Gesture Wand on the Edge with Particle’s Xenon and TF #Tensorflowlite #machinelearning #AI #artificialintelligence #particle
Gesture Wand Setup with Particle’s Xenon board and Adafruit’s LSM9DS1 accelerometer. Image Credit: Brandon Satrom.
Particle recently posted several guides for machine learning on MCUs. Most recently, Brandon Satrom created a gesture tracking device using Particle’sXenon board and Adafriut’s LSM9DS1 3 axis accelerometer. The device is able to differentiate between three gestures “O”, “W”, and “left slope” and lights up an LED on the Xenon board when a gesture is detected. A pre-trained TensorFlow Lite gesture model was used to power the device. This model is a convolutional neural network trained on gesture data from several people.
The model, which was created by the TensorFlow team, is a 20 KB convolutional neural network (or CNN) trained on gesture data from 10 people performing four gestures fifteen times each (ring, wing, slope, and an unknown gesture).

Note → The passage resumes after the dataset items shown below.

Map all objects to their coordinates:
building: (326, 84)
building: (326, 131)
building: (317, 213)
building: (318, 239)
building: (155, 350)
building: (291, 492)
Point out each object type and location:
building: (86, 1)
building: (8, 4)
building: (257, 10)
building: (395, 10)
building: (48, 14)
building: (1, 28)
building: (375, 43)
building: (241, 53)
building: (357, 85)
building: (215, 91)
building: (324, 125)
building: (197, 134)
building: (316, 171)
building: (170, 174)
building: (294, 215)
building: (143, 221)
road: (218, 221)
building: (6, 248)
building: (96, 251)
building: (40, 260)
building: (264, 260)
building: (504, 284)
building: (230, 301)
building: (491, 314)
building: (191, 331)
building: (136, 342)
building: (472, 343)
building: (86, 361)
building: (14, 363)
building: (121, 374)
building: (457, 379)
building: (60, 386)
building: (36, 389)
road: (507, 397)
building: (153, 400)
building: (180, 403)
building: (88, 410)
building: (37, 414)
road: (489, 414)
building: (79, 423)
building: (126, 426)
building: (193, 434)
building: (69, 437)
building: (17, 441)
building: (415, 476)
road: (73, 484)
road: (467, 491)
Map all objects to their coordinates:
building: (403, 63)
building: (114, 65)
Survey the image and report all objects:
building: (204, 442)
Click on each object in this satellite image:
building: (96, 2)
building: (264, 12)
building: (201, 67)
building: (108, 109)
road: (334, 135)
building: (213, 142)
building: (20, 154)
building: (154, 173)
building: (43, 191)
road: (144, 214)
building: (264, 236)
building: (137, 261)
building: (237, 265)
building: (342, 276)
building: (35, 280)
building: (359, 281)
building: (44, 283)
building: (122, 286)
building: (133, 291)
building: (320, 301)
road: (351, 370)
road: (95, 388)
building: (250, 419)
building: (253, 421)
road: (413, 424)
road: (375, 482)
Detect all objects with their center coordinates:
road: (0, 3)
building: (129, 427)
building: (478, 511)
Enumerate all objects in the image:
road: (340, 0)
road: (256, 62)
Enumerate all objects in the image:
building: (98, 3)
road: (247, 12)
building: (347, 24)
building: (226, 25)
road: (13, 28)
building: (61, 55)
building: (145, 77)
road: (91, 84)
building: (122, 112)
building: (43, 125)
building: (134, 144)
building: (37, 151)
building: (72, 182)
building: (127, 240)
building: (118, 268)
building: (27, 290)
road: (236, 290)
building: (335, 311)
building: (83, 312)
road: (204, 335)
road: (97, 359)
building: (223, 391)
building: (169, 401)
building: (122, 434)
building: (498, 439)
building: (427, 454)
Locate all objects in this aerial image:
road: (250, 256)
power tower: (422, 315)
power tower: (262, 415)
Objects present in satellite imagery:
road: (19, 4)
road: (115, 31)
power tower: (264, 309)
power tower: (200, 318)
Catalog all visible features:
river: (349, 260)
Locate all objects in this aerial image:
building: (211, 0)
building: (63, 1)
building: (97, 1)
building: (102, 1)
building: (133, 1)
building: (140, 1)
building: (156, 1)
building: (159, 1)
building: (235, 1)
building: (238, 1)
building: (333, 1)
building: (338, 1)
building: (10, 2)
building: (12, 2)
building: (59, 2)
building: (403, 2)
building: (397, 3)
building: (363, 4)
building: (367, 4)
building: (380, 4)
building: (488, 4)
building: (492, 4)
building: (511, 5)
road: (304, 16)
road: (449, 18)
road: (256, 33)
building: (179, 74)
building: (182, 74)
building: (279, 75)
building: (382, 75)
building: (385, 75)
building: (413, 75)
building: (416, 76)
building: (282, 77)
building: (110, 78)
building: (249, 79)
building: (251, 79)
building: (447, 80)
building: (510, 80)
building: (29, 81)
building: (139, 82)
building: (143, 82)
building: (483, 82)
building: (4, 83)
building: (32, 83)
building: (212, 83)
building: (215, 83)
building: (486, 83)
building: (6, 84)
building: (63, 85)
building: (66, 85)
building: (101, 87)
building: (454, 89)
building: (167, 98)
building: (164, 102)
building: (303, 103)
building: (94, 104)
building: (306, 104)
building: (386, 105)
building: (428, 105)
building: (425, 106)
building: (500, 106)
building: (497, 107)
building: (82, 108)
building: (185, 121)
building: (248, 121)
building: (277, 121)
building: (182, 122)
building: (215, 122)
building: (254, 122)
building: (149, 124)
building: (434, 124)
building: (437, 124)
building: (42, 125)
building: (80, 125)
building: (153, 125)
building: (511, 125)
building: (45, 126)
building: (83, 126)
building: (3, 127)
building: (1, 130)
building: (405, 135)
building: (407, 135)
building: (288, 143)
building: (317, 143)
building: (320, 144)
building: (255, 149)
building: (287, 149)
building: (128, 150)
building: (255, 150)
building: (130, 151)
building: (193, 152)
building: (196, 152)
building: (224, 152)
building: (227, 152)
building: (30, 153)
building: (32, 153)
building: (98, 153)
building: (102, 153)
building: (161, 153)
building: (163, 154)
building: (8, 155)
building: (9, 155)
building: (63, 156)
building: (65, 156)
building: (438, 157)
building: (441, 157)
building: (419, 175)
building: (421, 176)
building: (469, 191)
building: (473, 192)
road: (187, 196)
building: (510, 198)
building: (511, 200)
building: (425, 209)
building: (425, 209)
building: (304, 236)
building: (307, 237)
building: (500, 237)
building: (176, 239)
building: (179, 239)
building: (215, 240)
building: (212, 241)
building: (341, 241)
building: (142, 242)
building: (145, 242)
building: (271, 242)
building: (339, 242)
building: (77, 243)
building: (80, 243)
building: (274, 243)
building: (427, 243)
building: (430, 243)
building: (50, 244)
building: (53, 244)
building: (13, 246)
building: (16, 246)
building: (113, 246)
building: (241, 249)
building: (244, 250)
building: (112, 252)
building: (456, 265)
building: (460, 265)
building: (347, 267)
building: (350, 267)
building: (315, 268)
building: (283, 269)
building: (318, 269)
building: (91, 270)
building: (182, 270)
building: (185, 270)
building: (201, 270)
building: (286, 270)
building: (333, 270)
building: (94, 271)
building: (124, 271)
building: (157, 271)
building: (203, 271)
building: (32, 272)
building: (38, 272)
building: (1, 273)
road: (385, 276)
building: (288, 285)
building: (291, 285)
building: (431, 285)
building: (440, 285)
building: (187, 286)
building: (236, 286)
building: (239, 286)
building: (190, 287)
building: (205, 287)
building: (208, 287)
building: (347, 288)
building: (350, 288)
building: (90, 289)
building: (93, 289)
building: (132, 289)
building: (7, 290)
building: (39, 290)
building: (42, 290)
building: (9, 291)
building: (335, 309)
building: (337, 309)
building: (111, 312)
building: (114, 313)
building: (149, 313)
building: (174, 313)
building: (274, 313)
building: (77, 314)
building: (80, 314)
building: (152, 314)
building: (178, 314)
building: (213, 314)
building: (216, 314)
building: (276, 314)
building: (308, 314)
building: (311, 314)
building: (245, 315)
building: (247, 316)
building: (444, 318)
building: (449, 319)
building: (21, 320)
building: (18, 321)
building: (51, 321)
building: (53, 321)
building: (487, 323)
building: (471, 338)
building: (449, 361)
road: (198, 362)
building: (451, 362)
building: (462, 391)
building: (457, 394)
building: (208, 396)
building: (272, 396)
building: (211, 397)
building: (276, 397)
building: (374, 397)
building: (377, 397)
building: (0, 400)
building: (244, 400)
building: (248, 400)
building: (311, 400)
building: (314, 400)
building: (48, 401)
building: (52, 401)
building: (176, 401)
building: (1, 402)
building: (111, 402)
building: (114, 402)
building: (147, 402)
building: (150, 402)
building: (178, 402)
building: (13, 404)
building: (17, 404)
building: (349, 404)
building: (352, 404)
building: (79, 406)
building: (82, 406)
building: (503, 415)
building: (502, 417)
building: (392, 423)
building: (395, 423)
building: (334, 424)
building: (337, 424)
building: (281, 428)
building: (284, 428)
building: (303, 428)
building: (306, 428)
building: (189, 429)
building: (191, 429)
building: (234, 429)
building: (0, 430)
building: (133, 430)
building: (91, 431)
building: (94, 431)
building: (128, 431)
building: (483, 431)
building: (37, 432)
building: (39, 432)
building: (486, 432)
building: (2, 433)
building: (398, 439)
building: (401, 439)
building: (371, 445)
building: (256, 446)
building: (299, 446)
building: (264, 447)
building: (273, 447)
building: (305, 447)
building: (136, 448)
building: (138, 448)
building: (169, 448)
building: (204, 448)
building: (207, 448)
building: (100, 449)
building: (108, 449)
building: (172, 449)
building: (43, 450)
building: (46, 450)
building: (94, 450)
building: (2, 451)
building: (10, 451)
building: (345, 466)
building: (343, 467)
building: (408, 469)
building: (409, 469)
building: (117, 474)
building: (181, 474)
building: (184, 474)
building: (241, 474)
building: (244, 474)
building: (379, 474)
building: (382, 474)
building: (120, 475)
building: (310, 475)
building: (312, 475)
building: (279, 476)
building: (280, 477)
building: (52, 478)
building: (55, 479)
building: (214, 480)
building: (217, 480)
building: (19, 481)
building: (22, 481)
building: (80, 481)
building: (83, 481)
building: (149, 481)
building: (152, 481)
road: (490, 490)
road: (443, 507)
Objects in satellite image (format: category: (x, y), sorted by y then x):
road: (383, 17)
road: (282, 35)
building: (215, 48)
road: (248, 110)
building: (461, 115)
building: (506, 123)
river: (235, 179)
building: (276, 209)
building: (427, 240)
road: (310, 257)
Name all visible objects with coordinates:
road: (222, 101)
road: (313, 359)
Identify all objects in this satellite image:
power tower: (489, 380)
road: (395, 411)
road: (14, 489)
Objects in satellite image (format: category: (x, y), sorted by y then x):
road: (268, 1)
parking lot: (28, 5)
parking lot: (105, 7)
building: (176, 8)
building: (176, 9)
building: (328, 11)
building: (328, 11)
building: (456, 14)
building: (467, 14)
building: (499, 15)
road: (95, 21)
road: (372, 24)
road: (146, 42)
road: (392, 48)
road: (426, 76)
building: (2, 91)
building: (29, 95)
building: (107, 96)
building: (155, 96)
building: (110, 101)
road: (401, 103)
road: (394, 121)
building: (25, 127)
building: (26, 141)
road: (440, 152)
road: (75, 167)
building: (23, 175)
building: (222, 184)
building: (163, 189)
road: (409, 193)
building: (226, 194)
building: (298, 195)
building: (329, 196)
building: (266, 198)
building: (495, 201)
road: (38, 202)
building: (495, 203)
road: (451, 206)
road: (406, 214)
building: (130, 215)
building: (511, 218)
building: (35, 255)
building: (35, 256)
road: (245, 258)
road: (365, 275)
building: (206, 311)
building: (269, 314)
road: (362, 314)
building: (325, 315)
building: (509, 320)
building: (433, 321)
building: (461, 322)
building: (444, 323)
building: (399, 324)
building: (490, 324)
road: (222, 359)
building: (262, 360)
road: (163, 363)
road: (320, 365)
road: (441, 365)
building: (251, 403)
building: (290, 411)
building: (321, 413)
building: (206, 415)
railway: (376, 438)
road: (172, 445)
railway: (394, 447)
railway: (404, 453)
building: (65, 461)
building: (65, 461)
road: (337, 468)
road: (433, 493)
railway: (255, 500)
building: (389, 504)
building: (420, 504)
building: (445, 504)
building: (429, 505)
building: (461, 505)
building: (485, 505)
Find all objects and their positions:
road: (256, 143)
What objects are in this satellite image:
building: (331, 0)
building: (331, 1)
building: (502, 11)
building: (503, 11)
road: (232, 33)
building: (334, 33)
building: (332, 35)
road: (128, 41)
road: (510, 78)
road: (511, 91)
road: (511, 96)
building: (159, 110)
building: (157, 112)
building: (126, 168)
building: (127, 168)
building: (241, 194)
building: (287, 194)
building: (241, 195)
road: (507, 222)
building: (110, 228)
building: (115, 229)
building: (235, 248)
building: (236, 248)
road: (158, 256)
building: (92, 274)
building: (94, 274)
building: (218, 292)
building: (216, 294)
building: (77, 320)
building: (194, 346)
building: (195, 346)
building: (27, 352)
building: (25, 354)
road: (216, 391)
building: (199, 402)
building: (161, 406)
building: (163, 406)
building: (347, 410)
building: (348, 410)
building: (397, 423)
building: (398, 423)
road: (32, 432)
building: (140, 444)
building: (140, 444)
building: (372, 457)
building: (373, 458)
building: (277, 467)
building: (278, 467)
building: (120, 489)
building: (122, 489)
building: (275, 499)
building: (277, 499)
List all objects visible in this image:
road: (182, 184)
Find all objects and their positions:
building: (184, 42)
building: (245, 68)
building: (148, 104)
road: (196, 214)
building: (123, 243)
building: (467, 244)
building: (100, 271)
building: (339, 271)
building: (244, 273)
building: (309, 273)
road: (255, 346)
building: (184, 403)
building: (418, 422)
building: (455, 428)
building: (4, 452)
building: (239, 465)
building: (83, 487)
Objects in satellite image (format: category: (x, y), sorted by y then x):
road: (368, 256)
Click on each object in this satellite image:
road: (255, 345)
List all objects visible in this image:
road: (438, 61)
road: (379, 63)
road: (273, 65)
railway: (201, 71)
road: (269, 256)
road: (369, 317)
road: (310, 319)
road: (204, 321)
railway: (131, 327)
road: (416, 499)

Besides being a fun and easy example of ML for IoT, Satrom also highlights the utility of performing machine learning computations on edge devices:
If you’re working with a high-precision sensor and you need to make a decision based on raw data, you often cannot shoulder the cost of sending all that data to the cloud. And even if you could, the round trip latency runs counter to the frequent need for real-time decision-making.
By performing prediction on a microcontroller, you can process all that raw data on the edge, quickly, without sending a single byte to the cloud.